Orpha was born in County Kilkenny, Ireland. She studied at the London Academy of Music and Dramatic Art,  read economics at University College Galway and was awarded an MA in Arts Criticism from City University, London.


Short biography

Orpha has worked on several productions at The Royal Opera, Glyndebourne, Opera North and Wexford Opera and has directed workshops for Welsh National Opera, Opera North, Aldeburgh and Almeida Opera. She has directed Iolanta and Gianni Schicchi for Royal Academy Opera, Le Nozze di Figaro for Graz Opera and Wagner Forum Graz (Ring Award), Albert’s Lost Night for Aldeburgh, Noye’s Fludde for Noah’s Company at All Hallows, London, The Marriage of Figaro for Opera North at Hampton Court Palace, The Coronation of Poppea, Dido and Aeneas and The Marriage of Figaro for City Opera, Die Fledermaus at the Gulbenkian Theatre, Canterbury, l’Elisir d’Amore for New Sussex Opera and Eugene Onegin for Opera South East.



Recent awards include the Audience Prize, Ring Award 2005, for her concept of Le Nozze di Figaro with Graz Oper, Austria and Wagner Forum Graz; second prize in the European Opera Directors’ Award 2003 for her concept of Hans Heiling for Strasbourg Opera in association with Opera Europa; a culture fellowship to Japan where, as a guest of the Japanese government, she studied traditional Japanese Noh Theatre with noh masters for seven months in 2003-04.

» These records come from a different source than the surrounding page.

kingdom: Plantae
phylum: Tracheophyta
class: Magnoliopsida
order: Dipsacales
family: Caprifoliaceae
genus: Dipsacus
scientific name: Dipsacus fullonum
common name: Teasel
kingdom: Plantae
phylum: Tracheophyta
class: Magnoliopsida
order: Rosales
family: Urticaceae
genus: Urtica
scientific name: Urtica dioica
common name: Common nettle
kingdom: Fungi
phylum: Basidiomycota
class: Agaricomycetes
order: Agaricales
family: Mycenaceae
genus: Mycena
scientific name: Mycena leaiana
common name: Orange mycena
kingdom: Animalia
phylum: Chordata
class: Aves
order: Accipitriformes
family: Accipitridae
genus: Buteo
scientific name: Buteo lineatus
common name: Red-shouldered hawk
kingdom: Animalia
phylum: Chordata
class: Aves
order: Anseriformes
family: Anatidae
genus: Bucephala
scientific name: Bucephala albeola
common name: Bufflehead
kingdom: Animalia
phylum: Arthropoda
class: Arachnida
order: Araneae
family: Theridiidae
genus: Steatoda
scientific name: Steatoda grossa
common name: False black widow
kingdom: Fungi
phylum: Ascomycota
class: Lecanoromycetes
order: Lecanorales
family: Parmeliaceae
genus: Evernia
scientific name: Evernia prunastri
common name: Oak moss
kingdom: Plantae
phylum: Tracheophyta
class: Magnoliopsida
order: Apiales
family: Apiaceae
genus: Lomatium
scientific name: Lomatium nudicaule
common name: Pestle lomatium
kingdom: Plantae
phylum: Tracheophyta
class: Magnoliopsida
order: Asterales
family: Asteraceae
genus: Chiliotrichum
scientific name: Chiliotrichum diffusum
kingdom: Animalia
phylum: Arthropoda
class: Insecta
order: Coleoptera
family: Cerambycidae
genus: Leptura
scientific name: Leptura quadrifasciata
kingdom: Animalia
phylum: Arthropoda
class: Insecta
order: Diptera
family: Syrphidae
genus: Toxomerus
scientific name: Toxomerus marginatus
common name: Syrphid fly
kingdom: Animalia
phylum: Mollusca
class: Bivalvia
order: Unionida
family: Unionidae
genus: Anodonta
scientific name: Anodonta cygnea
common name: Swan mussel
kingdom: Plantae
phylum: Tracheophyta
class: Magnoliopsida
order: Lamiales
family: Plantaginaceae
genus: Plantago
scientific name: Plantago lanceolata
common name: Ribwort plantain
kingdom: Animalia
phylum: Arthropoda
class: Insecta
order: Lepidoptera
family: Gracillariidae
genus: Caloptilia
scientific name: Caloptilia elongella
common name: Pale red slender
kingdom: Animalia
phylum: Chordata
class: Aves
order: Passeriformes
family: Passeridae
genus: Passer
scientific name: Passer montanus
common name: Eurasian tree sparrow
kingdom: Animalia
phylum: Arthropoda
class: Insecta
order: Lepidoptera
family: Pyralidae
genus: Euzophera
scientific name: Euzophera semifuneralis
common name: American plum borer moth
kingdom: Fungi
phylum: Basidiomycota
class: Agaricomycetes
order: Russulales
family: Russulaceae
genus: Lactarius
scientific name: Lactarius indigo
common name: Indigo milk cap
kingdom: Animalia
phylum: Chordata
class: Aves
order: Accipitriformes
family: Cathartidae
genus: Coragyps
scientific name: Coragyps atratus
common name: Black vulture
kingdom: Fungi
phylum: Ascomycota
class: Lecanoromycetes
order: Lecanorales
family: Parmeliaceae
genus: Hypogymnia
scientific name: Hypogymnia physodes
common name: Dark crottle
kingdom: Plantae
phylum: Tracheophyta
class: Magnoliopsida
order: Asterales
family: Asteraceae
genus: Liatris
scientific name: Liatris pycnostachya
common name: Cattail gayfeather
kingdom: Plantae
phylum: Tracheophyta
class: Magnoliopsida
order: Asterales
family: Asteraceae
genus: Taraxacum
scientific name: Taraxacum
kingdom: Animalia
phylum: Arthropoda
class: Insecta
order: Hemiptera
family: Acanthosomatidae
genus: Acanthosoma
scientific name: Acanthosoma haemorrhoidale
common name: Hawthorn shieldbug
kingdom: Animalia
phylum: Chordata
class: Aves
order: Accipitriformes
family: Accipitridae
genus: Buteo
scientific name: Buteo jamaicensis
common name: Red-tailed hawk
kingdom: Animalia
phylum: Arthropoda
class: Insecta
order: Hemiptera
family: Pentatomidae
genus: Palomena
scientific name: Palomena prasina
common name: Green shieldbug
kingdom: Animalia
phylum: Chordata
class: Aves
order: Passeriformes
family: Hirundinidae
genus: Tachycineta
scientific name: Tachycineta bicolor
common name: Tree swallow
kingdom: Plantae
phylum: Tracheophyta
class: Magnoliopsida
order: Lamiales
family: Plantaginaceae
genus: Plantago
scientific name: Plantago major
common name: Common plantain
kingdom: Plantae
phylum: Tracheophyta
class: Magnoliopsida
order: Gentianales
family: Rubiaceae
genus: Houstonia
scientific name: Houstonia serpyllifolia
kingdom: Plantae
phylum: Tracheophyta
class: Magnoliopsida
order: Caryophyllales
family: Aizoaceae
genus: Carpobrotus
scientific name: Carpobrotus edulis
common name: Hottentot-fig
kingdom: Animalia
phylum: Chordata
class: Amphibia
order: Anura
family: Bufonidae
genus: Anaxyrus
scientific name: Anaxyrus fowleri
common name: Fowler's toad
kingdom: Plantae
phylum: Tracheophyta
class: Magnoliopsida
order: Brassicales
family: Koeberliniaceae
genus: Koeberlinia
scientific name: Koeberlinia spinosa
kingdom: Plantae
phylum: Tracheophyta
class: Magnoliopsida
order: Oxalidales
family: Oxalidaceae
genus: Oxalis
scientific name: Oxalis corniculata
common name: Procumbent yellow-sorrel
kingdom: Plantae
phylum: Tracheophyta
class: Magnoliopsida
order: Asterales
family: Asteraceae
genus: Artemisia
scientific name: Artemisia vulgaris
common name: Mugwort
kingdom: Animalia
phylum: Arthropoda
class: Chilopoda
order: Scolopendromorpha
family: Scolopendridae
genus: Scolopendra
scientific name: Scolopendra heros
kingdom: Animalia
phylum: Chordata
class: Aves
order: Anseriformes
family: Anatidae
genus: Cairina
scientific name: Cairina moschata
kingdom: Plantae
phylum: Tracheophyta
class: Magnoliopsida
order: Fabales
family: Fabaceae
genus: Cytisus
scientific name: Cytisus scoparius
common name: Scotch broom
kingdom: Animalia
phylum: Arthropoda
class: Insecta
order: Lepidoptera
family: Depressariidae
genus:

Orpha continues to study noh in Japan and the USA, following her introduction to the genre when she directed Sumidagawa, the noh play on which Benjamin Britten based his Curlew River, for The Britten Festival in 2001.  She enjoys bringing noh to western audiences through workshops throughout the UK and Europe and has recently collaborated with Hideki Noda on his contemporary Noh play The Diver at The Soho Theatre, London and The Setagaya Public Theatre, Tokyo.

Photo: Nick Gurney

Photo: Nick Gurney

Orpha Phelan has directed opera nationally and internationally for over ten years. Following her tremendous success with Les Contes d’Hoffmann for Malmö Opera (Sweden) earlier this year, she returns to Malmö to direct Jenufa this winter, with the premiere on 19 November. Future plans include Wagner Dream with the BBC Symphony Orchestra for  The Barbican, London, Curlew River for Theatre Nohgaku, USA and Tosca for Reis Opera, Netherlands. She has recently returned to the UK from the Sydney Opera House, where she directed Bellini’s I Capuleti e i Montecchi for Opera Australia, under the baton of Richard Bonynge.